The claim that Rye significantly outperforms human financial advisors on certification exams should be interpreted carefully. Exam performance measures knowledge recall and application in test settings, which differs from the full scope of human advisor capabilities including relationship-building, understanding unstated client concerns, and navigating complex emotional dimensions of financial planning. The automated, lower-cost model clearly offers value, but exam performance alone may not fully validate equivalence to human advisors.
The team structure where all engineers work on AI and non-technical staff contribute code represents an interesting organizational experiment. While AI coding tools clearly enable this approach, questions remain about code quality, maintainability, and whether this scales as systems grow more complex. The success likely depends on robust review processes, comprehensive testing, and the relatively high baseline technical literacy among Range’s product and design staff.
The reliance on Mastra, while enabling rapid development, creates framework dependency risk. As an emerging framework, Mastra’s long-term trajectory remains uncertain. Range’s deep integration with Mastra’s primitives means migration to alternative frameworks would require substantial effort. Organizations should weigh the productivity benefits of opinionated frameworks against the flexibility of lower-level abstractions.
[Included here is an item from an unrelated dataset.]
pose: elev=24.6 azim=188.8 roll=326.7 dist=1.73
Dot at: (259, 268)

Overall, Range’s implementation demonstrates sophisticated LLMOps practices addressing real production challenges. The three-pillar approach of compliance/auditability, reliability, and observability provides a useful framework for others building production agent systems. The post-generation analysis system represents particularly innovative work in continuous evaluation. However, the significant engineering investment required suggests this approach may be most appropriate for organizations with substantial resources and strong regulatory or quality requirements rather than a universal template for all agent deployments.